LeCun has been working in AI for decades, and is one of the co-creators of convolutional neural networks, a type of program that’s proved particularly adept at analyzing visual data, and powers everything from self-driving cars to facial recognition.
Now, as head of Facebook’s AI research facility FAIR, he helps AI make the journey from the lab to the real world. His team’s software automatically captions photos for blind users and performs 4.5 billion AI-powered translations a day.
“We had a bigger impact on products than Mark Zuckerberg expected,” LeCun told The Verge over Skype recently. But, as he explained during the interview, it’s clear to him that AI still has a long, long way to go before it approaches anything near the intelligence of a baby, or even an animal. Oh, and if you don’t mind, he’d really like it if we all stopped using Terminator pictures on AI articles.
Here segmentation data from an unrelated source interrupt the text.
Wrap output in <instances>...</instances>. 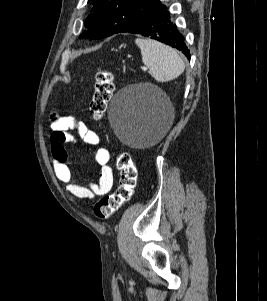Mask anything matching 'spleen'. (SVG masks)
Wrapping results in <instances>:
<instances>
[{
	"label": "spleen",
	"instance_id": "obj_1",
	"mask_svg": "<svg viewBox=\"0 0 267 301\" xmlns=\"http://www.w3.org/2000/svg\"><path fill=\"white\" fill-rule=\"evenodd\" d=\"M135 43L141 50L142 62L156 81H171L184 72V62L173 48L150 39L139 38Z\"/></svg>",
	"mask_w": 267,
	"mask_h": 301
}]
</instances>
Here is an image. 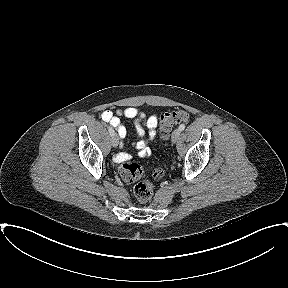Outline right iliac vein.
Returning <instances> with one entry per match:
<instances>
[{"label":"right iliac vein","instance_id":"1","mask_svg":"<svg viewBox=\"0 0 288 288\" xmlns=\"http://www.w3.org/2000/svg\"><path fill=\"white\" fill-rule=\"evenodd\" d=\"M111 144H112L113 147H117L118 146L119 139H118V136L116 134L111 136Z\"/></svg>","mask_w":288,"mask_h":288}]
</instances>
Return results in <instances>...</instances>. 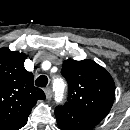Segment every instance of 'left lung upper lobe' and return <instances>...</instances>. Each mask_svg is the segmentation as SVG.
Segmentation results:
<instances>
[{"mask_svg":"<svg viewBox=\"0 0 130 130\" xmlns=\"http://www.w3.org/2000/svg\"><path fill=\"white\" fill-rule=\"evenodd\" d=\"M61 73L69 86L64 107L103 120L115 97V84L108 71L89 59H68L63 62Z\"/></svg>","mask_w":130,"mask_h":130,"instance_id":"5c2ea615","label":"left lung upper lobe"}]
</instances>
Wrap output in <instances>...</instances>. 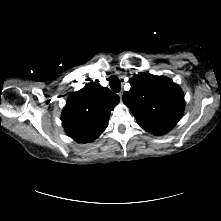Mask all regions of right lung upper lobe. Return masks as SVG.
<instances>
[{
	"label": "right lung upper lobe",
	"instance_id": "obj_1",
	"mask_svg": "<svg viewBox=\"0 0 221 221\" xmlns=\"http://www.w3.org/2000/svg\"><path fill=\"white\" fill-rule=\"evenodd\" d=\"M120 101L118 95L97 82L88 83L68 99L62 112V123L75 141L95 140L107 127L111 110Z\"/></svg>",
	"mask_w": 221,
	"mask_h": 221
}]
</instances>
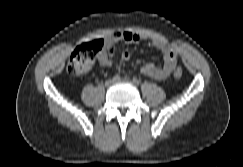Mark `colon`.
Masks as SVG:
<instances>
[{
  "label": "colon",
  "mask_w": 243,
  "mask_h": 167,
  "mask_svg": "<svg viewBox=\"0 0 243 167\" xmlns=\"http://www.w3.org/2000/svg\"><path fill=\"white\" fill-rule=\"evenodd\" d=\"M104 42L101 39H96L78 46L70 56L67 70L72 75L85 74L92 66L97 55L104 49ZM182 70L176 69L174 76L180 78Z\"/></svg>",
  "instance_id": "obj_1"
}]
</instances>
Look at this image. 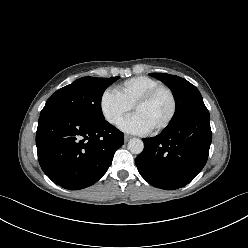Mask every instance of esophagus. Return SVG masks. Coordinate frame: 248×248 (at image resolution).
Listing matches in <instances>:
<instances>
[{"instance_id":"34e87169","label":"esophagus","mask_w":248,"mask_h":248,"mask_svg":"<svg viewBox=\"0 0 248 248\" xmlns=\"http://www.w3.org/2000/svg\"><path fill=\"white\" fill-rule=\"evenodd\" d=\"M132 137L130 135H124L125 142L129 141Z\"/></svg>"}]
</instances>
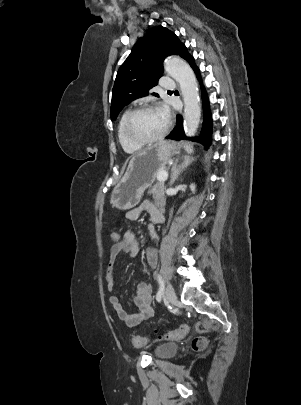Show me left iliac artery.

The interview below has been lightly edited for clarity.
One of the biggest recent stories about Facebook’s AI work was about your so-called “AI robots” getting ”shut down after they invent their own language.” There was a lot of coverage that badly misrepresented the research, but how do you and your colleagues react to those sorts of stories?
So the first time you see this, there is a smile and a laugh. And then it depends on how much pick-up there is. With this particular story there was one article and then it blew up, and then it’s like hair-pulling. “They’re getting it completely wrong!”
It’s instructive for us, because it gives us an idea of how the media can operate, and we have several ways of reacting to this. I made a quick post on Facebook, saying this was ridiculous, trying to take the humorous side, until we could be more serious. We talked to a bunch of journalists who wanted to get the real story, and wrote other stories about how this was a complete misrepresentation.
Over the past few years, do you think we’re seeing more or less of this sort of coverage?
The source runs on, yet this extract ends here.